10673
Пехотинцы

Гурьев Ипполит Евгеньевич

Я, Гурьев Ипполит Евгеньевич, родился 19 сентября 1924 года в Ленинграде. Жили мы на Литейном проспекте. Мой дедушка, Иван Тимофеевич Батюшев, родился в 1875 году и был статским советником, служил в военном ведомстве, располагавшемся в Михайловском замке. Там же у него была квартира. Но это, конечно, не афишировалось, и если мы, дети, спрашивали, то бабушка отвечала: «Ну, мещане, мещане мы. Жили в Петербурге». Дедушка умер в 1928 году. Помню, как его отпевали в церкви. Мои мама и бабушка были людьми очень религиозными. Помню, по дороге в детский сад, который тогда назывался «Очаг», мама говорила: «Сначала зайдём к Боженьке». Я с мамой к Боженьке ходил с тех пор, как себя помню. Так с добрыми словами матери я познал православие. Познал, что существует Бог. Да, потом я был в комсомоле и не мог носить крест, но всё равно у меня сохранилось то, что мне дала мать. Я остался православным. Искоренить православие из человека не так-то легко.

Мои родители рано расстались. Мама в 1933 году умерла, и мы с сестрой остались, можно сказать, сиротами. Некоторое время мне пришлось провести в детском доме. Я слышал, что у мамы была страховка, и пришел в Ленэнерго, где она работала. Стал просить их помощи, просил что-то там сделать. Но мне сказали, что это уже поздно. Всё же они меня приголубили. Просто были добрые люди. Устроили меня на корабль, принадлежавший Ленэнерго и занимавшийся обслуживанием подводных кабелей. Юнгой тогда не называли, а называли учеником матроса. Впервые, я поднялся на борт корабля «Норек» 14 апреля 1941 года. Место нашей стоянки было у моста имени лейтенанта Шмидта. Ходили по всей Ленинградской акватории, от Ладожского озера до Кронштадта. Экипаж «Норека» составлял 29 человек. С нами сотрудничала артель водолазов, находившаяся на 8-ой Линии Васильевского острова. Я выполнял обязанности матроса. Конечно, по мере своих сил. Веса-то во мне было хорошо, если пятьдесят килограмм, и рост был маленький: всего 160 сантиметров. Нам были приданы понтоны, на которых устанавливались подъемные краны, снаряжения для водолазов, подъемники для кабеля. Технология такая: вот где-нибудь повреждён кабель. Есть служба измерения, испытания. Она находит локализацию этого повреждения. Дальше идёт задача кабель поднять, найти повреждённое место. Скорее всего это «муфта», а муфта – это соединение кабеля. Вот кабель идёт. Кончилась бухта кабеля, надо присоединить следующую. Ставится «муфта» – это такое техническое соединение двух кабелей. Она имеет технологию монтажа. Провода одного и другого кабеля соединяются. Дальше на них надевается бронированная защита, а предварительно туда заливается изолирующая масса, которая держит всё это в покое. Когда всё соединят, кабель отправляют опять в воду. Вот именно муфты чаще всего портились. На этой работе должны трудиться очень квалифицированные мастера.

* **ОБЯЗАТЕЛЬНОЕ ЗАДАНИЕ 1**: Перепишите весь список, заменив «I read» на «The time is» и оставив всё остальное без изменений. Изображения в ответ не включайте.

* **СТРОКИ ДАННЫХ**:
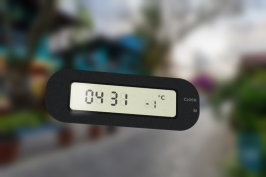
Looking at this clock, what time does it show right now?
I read 4:31
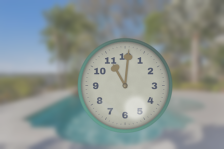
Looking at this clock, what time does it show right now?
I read 11:01
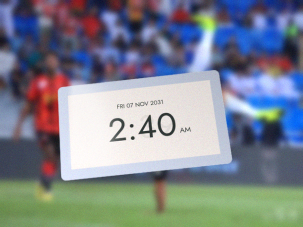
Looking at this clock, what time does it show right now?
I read 2:40
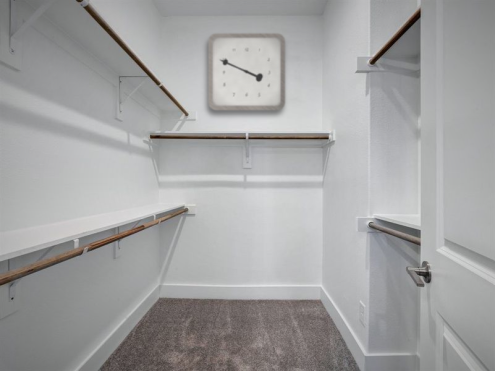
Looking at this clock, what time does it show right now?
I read 3:49
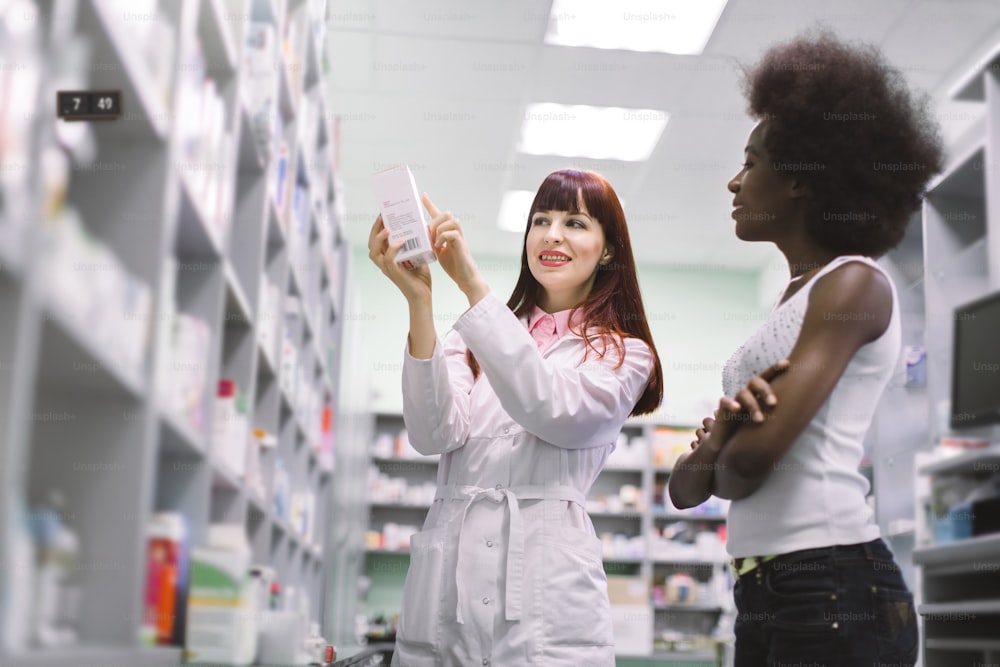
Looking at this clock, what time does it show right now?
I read 7:49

* **ОБЯЗАТЕЛЬНОЕ ЗАДАНИЕ 2**:
Ответьте на вопросы по тексту:
(а) Когда и где родился Ипполит Евгеньевич Гурьев?
(б) Как назывался корабль, на борт которого он впервые поднялся 14 апреля 1941 года?
(в) Сколько человек составлял экипаж этого корабля?

* **РЕЗУЛЬТАТ УПРАЖНЕНИЯ 1**:
Looking at this clock, what time does it show right now?
The time is 4:31
Looking at this clock, what time does it show right now?
The time is 11:01
Looking at this clock, what time does it show right now?
The time is 2:40
Looking at this clock, what time does it show right now?
The time is 3:49
Looking at this clock, what time does it show right now?
The time is 7:49

* **РЕЗУЛЬТАТ УПРАЖНЕНИЯ 2**:
(а) 19 сентября 1924 года в Ленинграде.
(б) «Норек».
(в) 29 человек.